幼稚舎から大学まで存在する巨大な学校でそこでは純粋培養のお嬢様を育成している。

銀製市では一番、大きな学園であり由緒も正しい名門校。

今ではさほど裕福とはいえない家庭の子供も通っている。

だからと言って特に貧富の差によるイジメも無い清々しい学校だ。

登校中の生徒の中、色々な生徒に挨拶をされている生徒が居た。

それほど、目立った容姿でもない少女だ。

髪の毛を両脇で括ったツインテールの類の髪型をしている。

彼女は挨拶に丁寧に答えながら歩みを進める。

笑顔を振りまいているがその中に少しかげりのようなものがみえた。

彼女と親しい人なら悩みがあることが分かるだろう。

あからさまでは無いので気付きにくくはあるが。

「祐巳さん。ごきげんよう」

彼女の後方からおさげを振りながら少女が駆けてくる。

彼女を見つけて駆け寄ってきたようだ。

「由乃さん。ごきげんよう」

祐巳は笑顔で挨拶を返した。

由乃は祐巳の横につき肩を並べて歩く。

クラスも同じなのでこのまま、一緒に登校するつもりなのだろう。

「そうそう、昨日の件なんだけどね」

由乃が会話を切り出した。

それに祐巳は反応する。

「な〜にも教えてくれないの。知る必要が無いの一点張りでさ。

更に絶対、かぎまわったりするなって釘まで刺していったし。

なんなのよ。あの態度は!」

由乃は憤慨していた。

その言葉に祐巳は少しがっかりしたようすでそっかと呟いた。

「でも、そうやってムキになって隠されると暴いてみたくならない?」

憤慨していたのが一転して今度は薄い笑みを浮かべている。

その様子は悪がきが悪戯を思いついた様子にも似ていた。

「でも、令さまには関わるなって言われたんでしょ。

それなのにかぎまわるのは……」

「でも、何も言わないで夜遅くまで帰ってこないのよ。

そりゃ、祥子様も一緒だけど……妹の私にまで言わないのは可笑しいじゃない」

由乃は完全にやる気になっていた。

朝っぱらから闘志を燃やしている。

それに比べ祐巳は少し消極的だった。

 

 

 

 

 

 

 

 

 

 

 

 

 

 

 

 

 

 

 

 

 

 

 

 

 

 

 

 

 

 

 

 

 

 

 

ANOTHER PLAYER…

Log No005≪薔薇のつぼみ≫

 

 

 

 

 

 

 

 

 

 

 

 

 

 

 

 

 

 

 

 

 

 

 

 

 

 

 

 

 

 

 

 

 

 

「それじゃあ、志摩子さんも二人が何の仕事をしてるか知らないの?」

ここは薔薇の館。

リリアン女学園の生徒会室を兼ねた建物である。

校舎とは離れた位置にあり一般的に薔薇と呼ばれる三人の生徒会長とその妹たちしか訪れない。

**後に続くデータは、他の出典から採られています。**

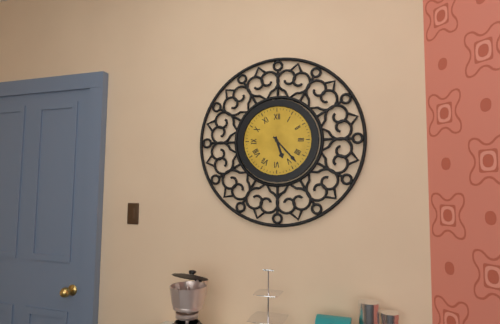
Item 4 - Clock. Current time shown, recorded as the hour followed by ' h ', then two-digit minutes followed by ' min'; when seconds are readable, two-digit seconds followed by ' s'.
5 h 23 min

妹とは実際の妹とは違い、このリリアンに伝わる伝統で上級生が下級生を一人選び妹とする。

姉となった上級生は自分の力の限りにその妹を教育するのだ。

縦の係わり合いが強いこの学園ならでは特色だった。

その中でも生徒会長である薔薇の妹たちはつぼみと呼ばれ次期生徒会長として注目される存在である。

ちなみに薔薇は紅薔薇(ロサ・キネンシス)、黄薔薇(ロサ・フェティダ)、白薔薇(ロサ・ギガンティア)と呼ばれている。

現在、薔薇の館には紅薔薇のつぼみである福沢祐巳、黄薔薇のつぼみである島津由乃、白薔薇である藤堂志摩子の三人が居る。

彼女たちは仕事を済ませて何時もどおりお茶の時間を楽しんでいた。

その中の話題で最近、祐巳の姉である赤薔薇小笠原祥子と由乃の姉である支倉令が急ぎの用事があると言って二人揃って

薔薇の館に顔を出さない件について

朝の登校時の会話がこれである。

令の実の従兄弟でプライベートも詳しい由乃でもそのことについて知らされておらずやきもちを焼いていたのだ。

それについて、同じ薔薇である志摩子が知っているのではないかと尋ねていたのだ。

「私も聞いてないわ」

しかしながら返って来た答えは知らないとのこと。

「でも、令ちゃんと祥子様は薔薇の仕事って言ってたのよね。

何で同じ薔薇の志摩子さんまで知らないわけ?」

やはり、納得がいかない。

薔薇……つまり、生徒会長の仕事ならその一人である志摩子も加わっていないのは可笑しい。

二人とは一つ下で祐巳たちと同じ二年生とは言えど、その実力を認め体等に仕事をしているはずなのに。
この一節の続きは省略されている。